TASK PROMPT:
Exactly those lines that run from the one containing "X158382500Y-34960000D03*" through the last line of the entries below should be printed, and no others.

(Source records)
=====

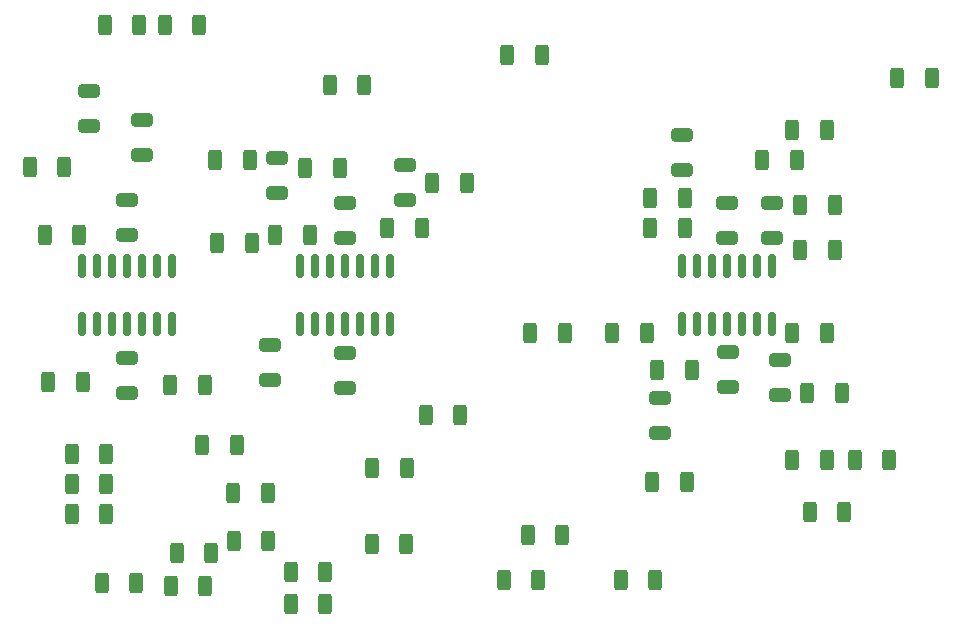
<source format=gtp>
G04 #@! TF.GenerationSoftware,KiCad,Pcbnew,8.0.4*
G04 #@! TF.CreationDate,2024-08-16T16:00:28+02:00*
G04 #@! TF.ProjectId,Purrtico_M,50757272-7469-4636-9f5f-4d2e6b696361,01*
G04 #@! TF.SameCoordinates,Original*
G04 #@! TF.FileFunction,Paste,Top*
G04 #@! TF.FilePolarity,Positive*
%FSLAX46Y46*%
G04 Gerber Fmt 4.6, Leading zero omitted, Abs format (unit mm)*
G04 Created by KiCad (PCBNEW 8.0.4) date 2024-08-16 16:00:28*
%MOMM*%
%LPD*%
G01*
G04 APERTURE LIST*
G04 Aperture macros list*
%AMRoundRect*
0 Rectangle with rounded corners*
0 $1 Rounding radius*
0 $2 $3 $4 $5 $6 $7 $8 $9 X,Y pos of 4 corners*
0 Add a 4 corners polygon primitive as box body*
4,1,4,$2,$3,$4,$5,$6,$7,$8,$9,$2,$3,0*
0 Add four circle primitives for the rounded corners*
1,1,$1+$1,$2,$3*
1,1,$1+$1,$4,$5*
1,1,$1+$1,$6,$7*
1,1,$1+$1,$8,$9*
0 Add four rect primitives between the rounded corners*
20,1,$1+$1,$2,$3,$4,$5,0*
20,1,$1+$1,$4,$5,$6,$7,0*
20,1,$1+$1,$6,$7,$8,$9,0*
20,1,$1+$1,$8,$9,$2,$3,0*%
G04 Aperture macros list end*
%ADD10RoundRect,0.250000X0.312500X0.625000X-0.312500X0.625000X-0.312500X-0.625000X0.312500X-0.625000X0*%
%ADD11RoundRect,0.250000X-0.312500X-0.625000X0.312500X-0.625000X0.312500X0.625000X-0.312500X0.625000X0*%
%ADD12RoundRect,0.250000X0.650000X-0.325000X0.650000X0.325000X-0.650000X0.325000X-0.650000X-0.325000X0*%
%ADD13RoundRect,0.250000X-0.650000X0.325000X-0.650000X-0.325000X0.650000X-0.325000X0.650000X0.325000X0*%
%ADD14RoundRect,0.150000X-0.150000X0.825000X-0.150000X-0.825000X0.150000X-0.825000X0.150000X0.825000X0*%
G04 APERTURE END LIST*
D10*
X94172500Y-30480000D03*
X91247500Y-30480000D03*
D11*
X137427500Y-45120000D03*
X140352500Y-45120000D03*
D10*
X118127500Y-47660000D03*
X115202500Y-47660000D03*
X93918500Y-77724000D03*
X90993500Y-77724000D03*
X105046500Y-70104000D03*
X102121500Y-70104000D03*
D11*
X149492500Y-56550000D03*
X152417500Y-56550000D03*
X84897500Y-42545000D03*
X87822500Y-42545000D03*
D12*
X94440000Y-41480000D03*
X94440000Y-38530000D03*
D13*
X148415000Y-58885000D03*
X148415000Y-61835000D03*
D14*
X147780000Y-50900000D03*
X146510000Y-50900000D03*
X145240000Y-50900000D03*
X143970000Y-50900000D03*
X142700000Y-50900000D03*
X141430000Y-50900000D03*
X140160000Y-50900000D03*
X140160000Y-55850000D03*
X141430000Y-55850000D03*
X142700000Y-55850000D03*
X143970000Y-55850000D03*
X145240000Y-55850000D03*
X146510000Y-55850000D03*
X147780000Y-55850000D03*
D12*
X140160000Y-42785000D03*
X140160000Y-39835000D03*
D10*
X108602500Y-48260000D03*
X105677500Y-48260000D03*
X140987500Y-59725000D03*
X138062500Y-59725000D03*
D11*
X88453500Y-71882000D03*
X91378500Y-71882000D03*
X149492500Y-67345000D03*
X152417500Y-67345000D03*
D12*
X105870000Y-44690000D03*
X105870000Y-41740000D03*
D13*
X111585000Y-58250000D03*
X111585000Y-61200000D03*
D10*
X153862500Y-71755000D03*
X150937500Y-71755000D03*
X153052500Y-45755000D03*
X150127500Y-45755000D03*
X137860500Y-77470000D03*
X134935500Y-77470000D03*
D11*
X118425500Y-63535000D03*
X121350500Y-63535000D03*
X102169500Y-74168000D03*
X105094500Y-74168000D03*
D13*
X143970000Y-45550000D03*
X143970000Y-48500000D03*
D14*
X96980000Y-50900000D03*
X95710000Y-50900000D03*
X94440000Y-50900000D03*
X93170000Y-50900000D03*
X91900000Y-50900000D03*
X90630000Y-50900000D03*
X89360000Y-50900000D03*
X89360000Y-55850000D03*
X90630000Y-55850000D03*
X91900000Y-55850000D03*
X93170000Y-55850000D03*
X94440000Y-55850000D03*
X95710000Y-55850000D03*
X96980000Y-55850000D03*
D12*
X138255000Y-65010000D03*
X138255000Y-62060000D03*
D10*
X99252500Y-30480000D03*
X96327500Y-30480000D03*
X116778500Y-74422000D03*
X113853500Y-74422000D03*
D12*
X147780000Y-48500000D03*
X147780000Y-45550000D03*
D11*
X97343500Y-75184000D03*
X100268500Y-75184000D03*
D13*
X144018000Y-58215000D03*
X144018000Y-61165000D03*
D11*
X119012500Y-43850000D03*
X121937500Y-43850000D03*
X154747500Y-67310000D03*
X157672500Y-67310000D03*
X150762500Y-61630000D03*
X153687500Y-61630000D03*
X100790000Y-48930000D03*
X103715000Y-48930000D03*
D13*
X105235000Y-57580000D03*
X105235000Y-60530000D03*
D11*
X99502500Y-66040000D03*
X102427500Y-66040000D03*
D13*
X89916000Y-36117000D03*
X89916000Y-39067000D03*
D11*
X137602500Y-69215000D03*
X140527500Y-69215000D03*
D10*
X140352500Y-47660000D03*
X137427500Y-47660000D03*
X130192500Y-56550000D03*
X127267500Y-56550000D03*
X111142500Y-42580000D03*
X108217500Y-42580000D03*
D11*
X113932500Y-67980000D03*
X116857500Y-67980000D03*
D10*
X109920500Y-76835000D03*
X106995500Y-76835000D03*
X113222500Y-35560000D03*
X110297500Y-35560000D03*
D11*
X86167500Y-48260000D03*
X89092500Y-48260000D03*
D10*
X128287500Y-33020000D03*
X125362500Y-33020000D03*
D14*
X115395000Y-50900000D03*
X114125000Y-50900000D03*
X112855000Y-50900000D03*
X111585000Y-50900000D03*
X110315000Y-50900000D03*
X109045000Y-50900000D03*
X107775000Y-50900000D03*
X107775000Y-55850000D03*
X109045000Y-55850000D03*
X110315000Y-55850000D03*
X111585000Y-55850000D03*
X112855000Y-55850000D03*
X114125000Y-55850000D03*
X115395000Y-55850000D03*
D11*
X96835500Y-77978000D03*
X99760500Y-77978000D03*
D10*
X109920500Y-79502000D03*
X106995500Y-79502000D03*
D11*
X146952500Y-41945000D03*
X149877500Y-41945000D03*
D10*
X129986500Y-73660000D03*
X127061500Y-73660000D03*
X153052500Y-49565000D03*
X150127500Y-49565000D03*
D13*
X111585000Y-45550000D03*
X111585000Y-48500000D03*
X93170000Y-58680000D03*
X93170000Y-61630000D03*
D10*
X99712500Y-60995000D03*
X96787500Y-60995000D03*
D11*
X134252500Y-56550000D03*
X137177500Y-56550000D03*
D10*
X161307500Y-34960000D03*
X158382500Y-34960000D03*
D11*
X149492500Y-39405000D03*
X152417500Y-39405000D03*
D12*
X116665000Y-45325000D03*
X116665000Y-42375000D03*
D10*
X89408000Y-60706000D03*
X86483000Y-60706000D03*
X103522500Y-41910000D03*
X100597500Y-41910000D03*
D11*
X125029500Y-77470000D03*
X127954500Y-77470000D03*
D10*
X91378500Y-66802000D03*
X88453500Y-66802000D03*
D13*
X93170000Y-45345000D03*
X93170000Y-48295000D03*
D10*
X91378500Y-69342000D03*
X88453500Y-69342000D03*
M02*

</source>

=====

TASK OUTPUT:
X158382500Y-34960000D03*
D11*
X149492500Y-39405000D03*
X152417500Y-39405000D03*
D12*
X116665000Y-45325000D03*
X116665000Y-42375000D03*
D10*
X89408000Y-60706000D03*
X86483000Y-60706000D03*
X103522500Y-41910000D03*
X100597500Y-41910000D03*
D11*
X125029500Y-77470000D03*
X127954500Y-77470000D03*
D10*
X91378500Y-66802000D03*
X88453500Y-66802000D03*
D13*
X93170000Y-45345000D03*
X93170000Y-48295000D03*
D10*
X91378500Y-69342000D03*
X88453500Y-69342000D03*
M02*

</source>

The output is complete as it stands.